福島第一原子力発電所の事故後、民主党から自民党に政権が交代しても、原発事故対策は大きな変更もなくほぼ前政権の政策を踏襲した。事故後の混乱の中で決定された除染対策も大量の汚染土がフレコンバックに詰められ残されている。放射性物質を含んだ土を何処へ移動できても、放射性物質をなくすには時間がかかり、「除染」の効果はどれだけあるのか評価が難しい。本書は毎日新聞の記者が「除染」について取材し書いたルポ。著者は特別報道グループの記者として、5年間「福島原発事故」を取材した。現在、著者は毎日新聞水戸支局次長。現役記者からデスクに異動したため、「福島原発事故」関連の著作は本書が最後ということだ。

本書の最初のほうに、除染した後敷地内に汚染土をフレコンバックに詰め埋めた土地に家を建てたひとの取材がある。市からの資料に基づいて家を建てたら、家の下に埋めたフレコンバックがあるのがわかった。購入したひとは、フレコンバックが埋まっている土地は価格が安いので買ったという話だ。それにしても、フレコンバックが埋まっているのがわかっているなら、事前にどこにあるのか実地調査をしないのだろうか。余所者からすると、フレコンバックが埋まっている土地は買わないと思うけど。建築業者も何も調べずに家を建てたというのも不思議な感じがする。結局、土地を購入したひとは市が一向に責任を認めず事態が硬直した為、市によるフレコンバック撤去を認めた。

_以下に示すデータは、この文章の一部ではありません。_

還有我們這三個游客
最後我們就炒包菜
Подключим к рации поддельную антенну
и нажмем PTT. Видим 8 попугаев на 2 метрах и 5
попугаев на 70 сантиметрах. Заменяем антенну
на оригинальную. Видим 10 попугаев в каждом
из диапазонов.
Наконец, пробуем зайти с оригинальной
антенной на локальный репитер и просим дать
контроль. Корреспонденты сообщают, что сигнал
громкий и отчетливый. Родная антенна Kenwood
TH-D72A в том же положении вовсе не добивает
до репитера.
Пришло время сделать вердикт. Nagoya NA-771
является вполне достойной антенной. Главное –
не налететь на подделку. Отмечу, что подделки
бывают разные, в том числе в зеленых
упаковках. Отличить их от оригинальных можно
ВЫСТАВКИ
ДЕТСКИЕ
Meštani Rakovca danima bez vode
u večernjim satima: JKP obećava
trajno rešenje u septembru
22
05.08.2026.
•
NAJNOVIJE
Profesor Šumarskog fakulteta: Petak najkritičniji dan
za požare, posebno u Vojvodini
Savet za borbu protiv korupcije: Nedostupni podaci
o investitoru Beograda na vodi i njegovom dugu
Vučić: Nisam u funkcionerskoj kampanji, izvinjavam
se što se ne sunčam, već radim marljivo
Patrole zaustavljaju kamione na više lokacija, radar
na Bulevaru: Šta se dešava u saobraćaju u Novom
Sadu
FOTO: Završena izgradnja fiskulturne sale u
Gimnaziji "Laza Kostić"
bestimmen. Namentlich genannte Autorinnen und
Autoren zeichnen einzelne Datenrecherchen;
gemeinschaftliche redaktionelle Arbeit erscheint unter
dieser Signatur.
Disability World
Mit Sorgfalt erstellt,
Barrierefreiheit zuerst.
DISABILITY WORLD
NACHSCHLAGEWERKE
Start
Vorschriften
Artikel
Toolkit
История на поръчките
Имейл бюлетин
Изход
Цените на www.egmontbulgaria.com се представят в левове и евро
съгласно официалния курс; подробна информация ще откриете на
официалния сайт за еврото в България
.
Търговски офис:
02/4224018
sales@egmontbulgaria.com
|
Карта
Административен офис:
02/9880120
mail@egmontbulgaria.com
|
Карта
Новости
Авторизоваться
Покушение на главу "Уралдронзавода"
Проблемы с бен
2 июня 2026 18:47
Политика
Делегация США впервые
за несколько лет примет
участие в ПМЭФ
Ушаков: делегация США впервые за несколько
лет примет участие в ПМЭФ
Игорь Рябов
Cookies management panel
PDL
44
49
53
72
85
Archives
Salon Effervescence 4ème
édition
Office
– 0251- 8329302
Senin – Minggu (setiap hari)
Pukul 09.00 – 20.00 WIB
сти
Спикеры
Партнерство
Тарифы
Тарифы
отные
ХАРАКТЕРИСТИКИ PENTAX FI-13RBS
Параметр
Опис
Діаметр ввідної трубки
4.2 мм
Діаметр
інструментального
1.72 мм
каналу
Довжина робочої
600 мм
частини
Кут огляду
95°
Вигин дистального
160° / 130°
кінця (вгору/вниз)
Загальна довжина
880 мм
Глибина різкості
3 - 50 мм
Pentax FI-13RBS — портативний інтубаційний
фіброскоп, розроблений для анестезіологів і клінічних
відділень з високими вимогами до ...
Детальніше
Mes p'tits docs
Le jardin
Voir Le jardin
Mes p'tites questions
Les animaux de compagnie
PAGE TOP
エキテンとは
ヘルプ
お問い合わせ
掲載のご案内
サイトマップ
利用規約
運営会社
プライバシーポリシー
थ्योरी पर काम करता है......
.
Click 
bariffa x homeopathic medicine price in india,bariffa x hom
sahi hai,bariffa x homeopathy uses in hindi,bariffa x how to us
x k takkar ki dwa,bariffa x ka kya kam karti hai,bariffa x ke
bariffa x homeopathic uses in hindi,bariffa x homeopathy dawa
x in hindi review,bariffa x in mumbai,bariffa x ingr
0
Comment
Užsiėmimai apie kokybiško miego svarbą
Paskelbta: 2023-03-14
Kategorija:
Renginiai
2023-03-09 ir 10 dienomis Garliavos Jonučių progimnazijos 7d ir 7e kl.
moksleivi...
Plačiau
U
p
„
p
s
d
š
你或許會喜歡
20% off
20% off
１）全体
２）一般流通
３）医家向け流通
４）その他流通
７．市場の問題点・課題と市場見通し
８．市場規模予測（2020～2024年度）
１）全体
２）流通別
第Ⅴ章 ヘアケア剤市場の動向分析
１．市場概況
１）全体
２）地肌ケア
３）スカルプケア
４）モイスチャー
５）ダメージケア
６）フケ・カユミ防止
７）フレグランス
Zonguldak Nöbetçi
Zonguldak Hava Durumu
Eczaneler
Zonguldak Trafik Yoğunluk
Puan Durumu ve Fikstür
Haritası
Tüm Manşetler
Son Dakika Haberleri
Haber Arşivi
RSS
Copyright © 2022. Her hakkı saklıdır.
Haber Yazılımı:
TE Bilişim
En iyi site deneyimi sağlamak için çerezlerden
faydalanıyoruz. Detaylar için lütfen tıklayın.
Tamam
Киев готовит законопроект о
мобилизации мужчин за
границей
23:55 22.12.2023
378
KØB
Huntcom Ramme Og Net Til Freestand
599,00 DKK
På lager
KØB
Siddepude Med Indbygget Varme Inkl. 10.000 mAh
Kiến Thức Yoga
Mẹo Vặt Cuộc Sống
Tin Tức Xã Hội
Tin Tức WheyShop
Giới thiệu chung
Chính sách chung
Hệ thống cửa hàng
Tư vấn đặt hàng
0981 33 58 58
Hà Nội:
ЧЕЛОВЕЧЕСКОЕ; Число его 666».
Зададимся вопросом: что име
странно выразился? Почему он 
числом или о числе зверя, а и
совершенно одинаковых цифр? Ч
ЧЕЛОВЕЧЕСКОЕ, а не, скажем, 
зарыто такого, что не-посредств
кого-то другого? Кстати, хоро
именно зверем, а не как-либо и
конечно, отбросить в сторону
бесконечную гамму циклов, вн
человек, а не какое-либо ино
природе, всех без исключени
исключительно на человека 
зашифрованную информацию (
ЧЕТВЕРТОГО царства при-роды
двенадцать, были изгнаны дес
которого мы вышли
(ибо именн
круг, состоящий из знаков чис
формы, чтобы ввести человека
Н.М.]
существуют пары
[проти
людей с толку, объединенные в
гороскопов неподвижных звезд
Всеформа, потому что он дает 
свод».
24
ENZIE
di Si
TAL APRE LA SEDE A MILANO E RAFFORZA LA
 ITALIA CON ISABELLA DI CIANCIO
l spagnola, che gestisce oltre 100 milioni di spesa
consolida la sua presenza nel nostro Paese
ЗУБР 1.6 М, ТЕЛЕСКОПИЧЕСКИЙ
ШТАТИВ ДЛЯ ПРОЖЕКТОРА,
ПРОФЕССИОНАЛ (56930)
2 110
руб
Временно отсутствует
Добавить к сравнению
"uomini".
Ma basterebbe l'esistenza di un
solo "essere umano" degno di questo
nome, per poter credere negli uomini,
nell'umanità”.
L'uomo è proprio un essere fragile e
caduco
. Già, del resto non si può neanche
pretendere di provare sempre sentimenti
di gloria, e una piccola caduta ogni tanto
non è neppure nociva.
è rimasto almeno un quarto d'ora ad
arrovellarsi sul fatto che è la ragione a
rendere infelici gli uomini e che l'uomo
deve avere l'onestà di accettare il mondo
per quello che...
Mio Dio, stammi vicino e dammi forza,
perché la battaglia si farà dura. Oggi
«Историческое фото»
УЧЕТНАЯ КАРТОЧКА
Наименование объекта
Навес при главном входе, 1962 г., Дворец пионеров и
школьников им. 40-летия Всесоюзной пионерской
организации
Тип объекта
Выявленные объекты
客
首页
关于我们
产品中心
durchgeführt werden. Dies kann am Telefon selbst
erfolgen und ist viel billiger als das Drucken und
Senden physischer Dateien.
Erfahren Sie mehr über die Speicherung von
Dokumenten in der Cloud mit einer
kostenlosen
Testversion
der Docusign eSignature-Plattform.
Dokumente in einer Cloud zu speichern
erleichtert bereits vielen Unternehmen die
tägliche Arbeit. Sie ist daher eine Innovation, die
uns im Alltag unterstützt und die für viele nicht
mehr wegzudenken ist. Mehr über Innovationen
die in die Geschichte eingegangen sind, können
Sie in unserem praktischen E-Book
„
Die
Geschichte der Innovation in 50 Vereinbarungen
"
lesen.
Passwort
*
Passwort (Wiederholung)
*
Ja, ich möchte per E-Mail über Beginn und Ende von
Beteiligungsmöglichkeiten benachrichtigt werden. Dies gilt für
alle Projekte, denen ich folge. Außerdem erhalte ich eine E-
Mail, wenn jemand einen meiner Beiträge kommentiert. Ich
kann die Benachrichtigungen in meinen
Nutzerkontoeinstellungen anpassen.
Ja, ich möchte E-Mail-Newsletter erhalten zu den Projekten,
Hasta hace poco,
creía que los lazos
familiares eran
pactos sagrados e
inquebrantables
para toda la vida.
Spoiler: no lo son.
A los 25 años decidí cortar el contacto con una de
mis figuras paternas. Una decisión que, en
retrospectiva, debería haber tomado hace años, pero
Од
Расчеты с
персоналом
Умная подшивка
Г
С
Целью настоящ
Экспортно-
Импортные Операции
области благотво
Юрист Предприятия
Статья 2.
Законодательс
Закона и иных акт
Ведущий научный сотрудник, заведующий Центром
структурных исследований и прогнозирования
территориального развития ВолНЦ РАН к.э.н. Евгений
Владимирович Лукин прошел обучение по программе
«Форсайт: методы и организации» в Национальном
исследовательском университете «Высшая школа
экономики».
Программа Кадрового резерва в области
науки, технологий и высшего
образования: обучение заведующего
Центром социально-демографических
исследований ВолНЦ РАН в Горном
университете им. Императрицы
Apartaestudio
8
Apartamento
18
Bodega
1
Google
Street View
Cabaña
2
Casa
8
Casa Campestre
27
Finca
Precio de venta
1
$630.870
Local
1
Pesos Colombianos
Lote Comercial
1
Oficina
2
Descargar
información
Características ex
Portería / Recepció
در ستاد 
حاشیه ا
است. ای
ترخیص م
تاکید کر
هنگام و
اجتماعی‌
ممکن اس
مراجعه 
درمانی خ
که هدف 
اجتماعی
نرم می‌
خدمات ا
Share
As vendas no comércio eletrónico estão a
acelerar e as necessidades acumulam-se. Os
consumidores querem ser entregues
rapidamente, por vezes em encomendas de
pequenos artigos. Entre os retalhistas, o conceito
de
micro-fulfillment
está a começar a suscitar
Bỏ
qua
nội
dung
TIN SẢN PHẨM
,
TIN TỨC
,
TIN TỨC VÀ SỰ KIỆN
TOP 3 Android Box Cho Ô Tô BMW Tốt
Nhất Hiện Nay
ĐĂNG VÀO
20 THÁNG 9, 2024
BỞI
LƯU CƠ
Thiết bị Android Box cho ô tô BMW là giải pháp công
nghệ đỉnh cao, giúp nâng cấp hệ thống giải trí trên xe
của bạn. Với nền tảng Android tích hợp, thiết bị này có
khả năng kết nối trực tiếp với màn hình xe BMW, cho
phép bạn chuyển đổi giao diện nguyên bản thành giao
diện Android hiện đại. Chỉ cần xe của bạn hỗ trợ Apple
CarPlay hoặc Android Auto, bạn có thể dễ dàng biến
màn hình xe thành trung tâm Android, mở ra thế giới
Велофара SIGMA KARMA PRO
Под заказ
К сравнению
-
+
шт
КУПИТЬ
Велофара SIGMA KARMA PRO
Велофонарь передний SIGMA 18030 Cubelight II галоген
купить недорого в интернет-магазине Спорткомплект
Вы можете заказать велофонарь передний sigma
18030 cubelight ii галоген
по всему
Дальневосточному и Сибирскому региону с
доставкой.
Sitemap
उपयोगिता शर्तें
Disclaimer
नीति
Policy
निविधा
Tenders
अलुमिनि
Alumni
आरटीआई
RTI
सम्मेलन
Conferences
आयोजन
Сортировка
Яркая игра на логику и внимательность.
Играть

国は福島県に残されている大量の汚染廃棄物を再利用することで、その絶対量を減らそうと計画している。汚染廃棄物を道路や防潮堤に再利用しても、その管理は100年以上続けなければならない。中間貯蔵施設は30年を区切りにしているが、その後廃棄物や土地をどうするかははっきりしない。福島原発事故で出た汚染廃棄物を他県で再利用することは難しい。汚染廃棄物を受け入れたくないというのが福島県以外の自治体の本音だろう。除染した汚染土が福島県内を移動するだけになってしまう可能性が高い。政策決定のプロセスが不透明で、情報公開される文書も改竄されたり、削除されているとなると普通の人はどのように知ることが出来るのか。中間貯蔵施設における30年とか8000ベクレルとかの数値はどのような意味をもつのかわからない。